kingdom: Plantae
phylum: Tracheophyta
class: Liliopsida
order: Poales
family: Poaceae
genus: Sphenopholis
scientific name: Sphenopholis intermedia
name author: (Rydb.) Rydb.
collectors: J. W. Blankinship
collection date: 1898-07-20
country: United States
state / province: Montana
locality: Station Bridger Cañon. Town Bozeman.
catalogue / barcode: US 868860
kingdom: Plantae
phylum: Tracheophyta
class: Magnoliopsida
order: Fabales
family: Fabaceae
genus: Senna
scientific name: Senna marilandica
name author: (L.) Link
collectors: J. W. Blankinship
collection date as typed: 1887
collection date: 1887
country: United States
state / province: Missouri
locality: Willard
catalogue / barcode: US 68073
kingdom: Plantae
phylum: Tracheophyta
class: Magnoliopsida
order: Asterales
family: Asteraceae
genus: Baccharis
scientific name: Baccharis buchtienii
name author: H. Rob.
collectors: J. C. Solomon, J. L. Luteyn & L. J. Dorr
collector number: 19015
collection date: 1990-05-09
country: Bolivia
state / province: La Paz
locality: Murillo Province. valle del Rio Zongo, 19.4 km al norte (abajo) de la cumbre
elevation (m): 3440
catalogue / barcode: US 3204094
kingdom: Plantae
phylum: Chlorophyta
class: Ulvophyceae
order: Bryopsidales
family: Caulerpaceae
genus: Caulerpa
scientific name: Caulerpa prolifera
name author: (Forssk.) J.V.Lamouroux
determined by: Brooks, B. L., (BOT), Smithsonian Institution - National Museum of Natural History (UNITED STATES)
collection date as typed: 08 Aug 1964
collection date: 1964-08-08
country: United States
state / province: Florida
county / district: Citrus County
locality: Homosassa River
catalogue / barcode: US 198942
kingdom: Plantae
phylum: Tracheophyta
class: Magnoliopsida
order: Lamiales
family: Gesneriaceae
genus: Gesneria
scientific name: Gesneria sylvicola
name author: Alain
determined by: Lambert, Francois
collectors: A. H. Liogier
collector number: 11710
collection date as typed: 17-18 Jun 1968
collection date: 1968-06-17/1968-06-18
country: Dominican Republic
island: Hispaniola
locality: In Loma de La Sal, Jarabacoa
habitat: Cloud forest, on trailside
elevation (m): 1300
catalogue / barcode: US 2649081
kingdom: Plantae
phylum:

* [What you should do] Starting at the beginning of the records and ending at the line that contains "genus: Baccharis", rewrite those lines with "catalogue" swapped for "catalog", changing nothing else.

* [The solution]
kingdom: Plantae
phylum: Tracheophyta
class: Liliopsida
order: Poales
family: Poaceae
genus: Sphenopholis
scientific name: Sphenopholis intermedia
name author: (Rydb.) Rydb.
collectors: J. W. Blankinship
collection date: 1898-07-20
country: United States
state / province: Montana
locality: Station Bridger Cañon. Town Bozeman.
catalog / barcode: US 868860
kingdom: Plantae
phylum: Tracheophyta
class: Magnoliopsida
order: Fabales
family: Fabaceae
genus: Senna
scientific name: Senna marilandica
name author: (L.) Link
collectors: J. W. Blankinship
collection date as typed: 1887
collection date: 1887
country: United States
state / province: Missouri
locality: Willard
catalog / barcode: US 68073
kingdom: Plantae
phylum: Tracheophyta
class: Magnoliopsida
order: Asterales
family: Asteraceae
genus: Baccharis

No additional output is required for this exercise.